Life's a Rock, Get Over It
Friday - June 18th
Scripture to Read Today: Philippians 4:4-13
I have learned to be content whatever the circumstances. I know what it is to be in need, and I know what it is to have plenty. I have learned the secret of being content in any and every situation, whether well fed or hungry, whether living in plenty or in want.
Long ago, I learned my father did not need many material possessions or creature comforts to be content. He is a simple man with meager expectations for his living situation. He just needs a set of clothes, a meal or two a day, water to drink, and a place to lay his head. While others might say they need very little to survive in life, my father means it.

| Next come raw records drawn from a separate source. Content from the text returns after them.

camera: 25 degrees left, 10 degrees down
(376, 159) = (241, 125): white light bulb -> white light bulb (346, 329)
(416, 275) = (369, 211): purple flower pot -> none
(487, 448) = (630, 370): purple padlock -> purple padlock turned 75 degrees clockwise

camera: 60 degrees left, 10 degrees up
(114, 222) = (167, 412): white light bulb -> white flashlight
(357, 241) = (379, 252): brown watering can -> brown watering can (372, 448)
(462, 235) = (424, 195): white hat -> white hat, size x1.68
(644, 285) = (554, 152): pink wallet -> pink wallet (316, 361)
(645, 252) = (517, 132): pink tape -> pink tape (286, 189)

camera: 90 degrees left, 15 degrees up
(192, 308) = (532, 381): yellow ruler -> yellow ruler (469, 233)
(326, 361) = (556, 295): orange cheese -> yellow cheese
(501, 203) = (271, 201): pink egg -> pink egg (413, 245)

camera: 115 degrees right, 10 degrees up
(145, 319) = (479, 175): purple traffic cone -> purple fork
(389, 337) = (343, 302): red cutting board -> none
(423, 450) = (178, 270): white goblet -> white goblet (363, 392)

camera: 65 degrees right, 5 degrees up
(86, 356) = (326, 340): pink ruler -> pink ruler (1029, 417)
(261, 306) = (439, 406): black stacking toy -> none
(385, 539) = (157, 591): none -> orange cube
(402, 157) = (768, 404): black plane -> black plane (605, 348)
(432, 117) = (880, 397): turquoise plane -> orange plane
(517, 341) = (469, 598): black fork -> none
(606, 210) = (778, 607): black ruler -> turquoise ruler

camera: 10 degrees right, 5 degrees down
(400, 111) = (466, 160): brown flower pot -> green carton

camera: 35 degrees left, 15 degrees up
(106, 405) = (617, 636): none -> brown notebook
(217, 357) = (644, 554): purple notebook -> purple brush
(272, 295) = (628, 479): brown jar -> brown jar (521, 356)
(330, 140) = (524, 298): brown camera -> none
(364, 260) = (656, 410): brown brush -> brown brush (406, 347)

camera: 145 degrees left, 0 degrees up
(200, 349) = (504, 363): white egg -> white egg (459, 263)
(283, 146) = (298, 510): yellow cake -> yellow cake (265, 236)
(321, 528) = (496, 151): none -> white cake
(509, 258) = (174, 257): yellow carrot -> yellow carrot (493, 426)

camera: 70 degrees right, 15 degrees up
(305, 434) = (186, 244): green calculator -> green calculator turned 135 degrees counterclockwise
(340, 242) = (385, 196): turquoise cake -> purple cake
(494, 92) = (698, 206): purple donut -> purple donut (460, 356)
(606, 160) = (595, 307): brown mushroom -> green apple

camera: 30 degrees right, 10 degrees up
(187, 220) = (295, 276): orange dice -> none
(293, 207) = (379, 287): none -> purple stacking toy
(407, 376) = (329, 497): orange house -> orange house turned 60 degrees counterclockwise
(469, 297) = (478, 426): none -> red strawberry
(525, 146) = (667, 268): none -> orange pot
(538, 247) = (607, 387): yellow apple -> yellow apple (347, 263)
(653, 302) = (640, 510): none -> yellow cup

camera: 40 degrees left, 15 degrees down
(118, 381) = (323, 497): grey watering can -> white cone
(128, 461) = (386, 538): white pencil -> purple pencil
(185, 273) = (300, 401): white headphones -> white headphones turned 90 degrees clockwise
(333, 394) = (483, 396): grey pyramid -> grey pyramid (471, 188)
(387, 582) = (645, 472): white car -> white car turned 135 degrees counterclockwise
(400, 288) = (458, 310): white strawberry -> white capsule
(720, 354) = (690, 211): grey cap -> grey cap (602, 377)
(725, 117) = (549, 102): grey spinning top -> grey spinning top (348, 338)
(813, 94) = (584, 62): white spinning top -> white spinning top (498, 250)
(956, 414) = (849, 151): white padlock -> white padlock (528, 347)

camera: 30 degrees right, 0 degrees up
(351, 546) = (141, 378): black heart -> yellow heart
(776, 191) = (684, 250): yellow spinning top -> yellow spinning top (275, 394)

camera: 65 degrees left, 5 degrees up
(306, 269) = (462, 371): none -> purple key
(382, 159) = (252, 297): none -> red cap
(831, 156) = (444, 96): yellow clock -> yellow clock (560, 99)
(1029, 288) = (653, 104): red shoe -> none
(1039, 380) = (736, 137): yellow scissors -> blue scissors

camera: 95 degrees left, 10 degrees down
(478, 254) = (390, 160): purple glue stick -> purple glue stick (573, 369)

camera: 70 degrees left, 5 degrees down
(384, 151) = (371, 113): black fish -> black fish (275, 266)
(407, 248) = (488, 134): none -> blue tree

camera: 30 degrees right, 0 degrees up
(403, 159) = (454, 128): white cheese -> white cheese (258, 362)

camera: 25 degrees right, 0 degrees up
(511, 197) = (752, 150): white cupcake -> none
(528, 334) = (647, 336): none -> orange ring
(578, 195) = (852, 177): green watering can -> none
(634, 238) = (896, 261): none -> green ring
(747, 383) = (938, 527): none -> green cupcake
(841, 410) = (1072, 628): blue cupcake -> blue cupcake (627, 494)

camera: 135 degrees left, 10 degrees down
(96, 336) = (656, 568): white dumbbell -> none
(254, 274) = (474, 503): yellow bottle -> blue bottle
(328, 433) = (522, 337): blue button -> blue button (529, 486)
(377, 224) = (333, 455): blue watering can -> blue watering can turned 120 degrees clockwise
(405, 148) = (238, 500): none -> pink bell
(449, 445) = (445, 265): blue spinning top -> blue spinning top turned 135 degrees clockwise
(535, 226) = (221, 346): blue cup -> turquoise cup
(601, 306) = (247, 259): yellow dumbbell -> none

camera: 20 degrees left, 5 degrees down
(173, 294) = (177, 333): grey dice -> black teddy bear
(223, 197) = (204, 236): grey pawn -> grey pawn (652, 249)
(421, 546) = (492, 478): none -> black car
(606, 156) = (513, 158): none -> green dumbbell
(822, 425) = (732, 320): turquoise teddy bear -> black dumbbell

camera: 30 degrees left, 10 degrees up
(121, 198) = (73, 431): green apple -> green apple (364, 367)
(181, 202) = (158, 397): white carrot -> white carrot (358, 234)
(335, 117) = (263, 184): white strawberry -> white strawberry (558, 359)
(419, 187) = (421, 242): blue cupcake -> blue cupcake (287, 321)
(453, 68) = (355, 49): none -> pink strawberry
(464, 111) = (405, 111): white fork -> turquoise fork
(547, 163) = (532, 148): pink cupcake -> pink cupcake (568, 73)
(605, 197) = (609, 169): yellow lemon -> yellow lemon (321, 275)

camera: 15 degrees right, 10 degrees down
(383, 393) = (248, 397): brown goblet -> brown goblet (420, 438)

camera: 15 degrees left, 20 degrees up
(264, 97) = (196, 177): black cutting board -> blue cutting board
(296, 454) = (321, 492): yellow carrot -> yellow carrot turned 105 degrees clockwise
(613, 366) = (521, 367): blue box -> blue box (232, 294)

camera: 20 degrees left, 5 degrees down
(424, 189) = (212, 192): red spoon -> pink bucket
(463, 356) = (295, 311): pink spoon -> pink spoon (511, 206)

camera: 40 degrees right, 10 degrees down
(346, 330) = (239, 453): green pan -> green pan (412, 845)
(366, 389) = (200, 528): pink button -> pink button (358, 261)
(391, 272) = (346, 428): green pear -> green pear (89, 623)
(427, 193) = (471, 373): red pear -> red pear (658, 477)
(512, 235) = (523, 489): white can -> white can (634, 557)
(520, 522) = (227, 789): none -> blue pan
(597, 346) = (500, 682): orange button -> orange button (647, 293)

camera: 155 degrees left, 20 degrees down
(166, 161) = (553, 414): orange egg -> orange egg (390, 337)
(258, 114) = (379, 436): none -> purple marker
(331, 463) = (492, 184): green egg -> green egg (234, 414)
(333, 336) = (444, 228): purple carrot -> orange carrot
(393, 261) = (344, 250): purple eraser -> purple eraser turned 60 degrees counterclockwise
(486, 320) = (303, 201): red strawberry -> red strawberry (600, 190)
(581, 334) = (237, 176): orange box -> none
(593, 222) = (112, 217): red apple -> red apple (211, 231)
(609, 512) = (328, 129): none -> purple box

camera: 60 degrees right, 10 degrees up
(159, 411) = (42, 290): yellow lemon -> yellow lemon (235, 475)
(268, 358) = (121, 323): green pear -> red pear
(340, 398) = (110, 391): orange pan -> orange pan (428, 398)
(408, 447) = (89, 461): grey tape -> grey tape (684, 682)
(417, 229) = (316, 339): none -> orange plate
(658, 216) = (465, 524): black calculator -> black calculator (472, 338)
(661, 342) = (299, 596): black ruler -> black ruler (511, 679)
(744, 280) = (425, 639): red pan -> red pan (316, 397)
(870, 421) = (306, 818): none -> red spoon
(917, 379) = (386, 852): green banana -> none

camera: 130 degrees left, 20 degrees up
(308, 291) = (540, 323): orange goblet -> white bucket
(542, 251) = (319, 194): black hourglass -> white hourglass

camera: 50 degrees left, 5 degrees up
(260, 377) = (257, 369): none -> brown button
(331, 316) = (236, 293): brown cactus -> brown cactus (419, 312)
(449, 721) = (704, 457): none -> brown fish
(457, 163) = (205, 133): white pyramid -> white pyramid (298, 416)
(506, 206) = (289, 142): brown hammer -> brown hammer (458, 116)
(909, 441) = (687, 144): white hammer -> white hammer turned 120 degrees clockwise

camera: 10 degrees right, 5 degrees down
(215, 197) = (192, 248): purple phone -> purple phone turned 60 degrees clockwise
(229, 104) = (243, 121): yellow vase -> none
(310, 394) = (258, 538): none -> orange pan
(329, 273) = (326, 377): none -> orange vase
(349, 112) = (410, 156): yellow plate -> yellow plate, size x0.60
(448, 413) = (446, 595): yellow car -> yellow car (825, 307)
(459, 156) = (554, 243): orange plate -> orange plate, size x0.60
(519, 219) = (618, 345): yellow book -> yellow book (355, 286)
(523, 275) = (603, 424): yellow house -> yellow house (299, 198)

Growing up, our family did without some things others might consider the basics. For example, our septic system did not work for an entire year, so we did not have a working toilet in our house. Instead, we used a portable toilet we took along when we went camping. In addition, some of the pipes had frozen under our house one winter. As a result, we could not run water in the kitchen sink or use our washing machine for a couple of years without the water draining into the cellar below our house.
Instead of washing the dishes in the kitchen sink, we washed them in our bathtub. Trust me; you don't want to know about the problems with our bathtub. You would then question (even more than you already have) our method of cleaning the dishes in the tub.
My paternal grandmother volunteered to wash and dry our clothes until we got the drainage fixed for the washing machine. Unfortunately, the drainage wasn't resolved for a couple of years. Just as it was, the dryer stopped working. So Grandma simply continued to wash and dry our family's clothes for a couple more years.
While dad was guilty of some procrastination regarding repairs to our septic tank, other plumbing issues, and fixing the dryer, financial challenges for our family played a role in the delays. But, again, my dad approaches life with simple contentment that most do not have. He does not have enormous demands on the basics of his life circumstances.
Mom found herself frustrated often by these inconveniences. My brother, Troy, and I took this kind of stuff as being a typical part of American households in the 1970s. So you can imagine how surprised we were to discover that this level of household dysfunction was all but normal.
Maybe my father's contentment went a bit far. Actually, yes, he was a bit too complacent about our situation at times. But, he taught my brother and me the importance of being content in whatever situation we find ourselves. As Paul said in Philippians 4:12, we who are in Christ should be able to say, "I have learned the secret of being content in any and every situation." Dad's philosophy, which he stated many times to Troy and me while we were growing up, was that "Life's a rock, get over it." While that can be a bit of a radical philosophy of contentedness, it did help us face the reality that life is not always pleasant. Not everything works out the way you plan or hope it would.
In Christ, we can be content. My story might be a bit extreme, but the fundamental premise that we should find our peace, joy, and satisfaction in our Lord is not radical. Life has its challenges. It can be a rock. We do need to adapt and get over it. But, that is only accomplished through rooting our contentedness in Jesus Christ.
How content are you? Contentedness is discovered in how we relate to Christ, not how we relate to our circumstances!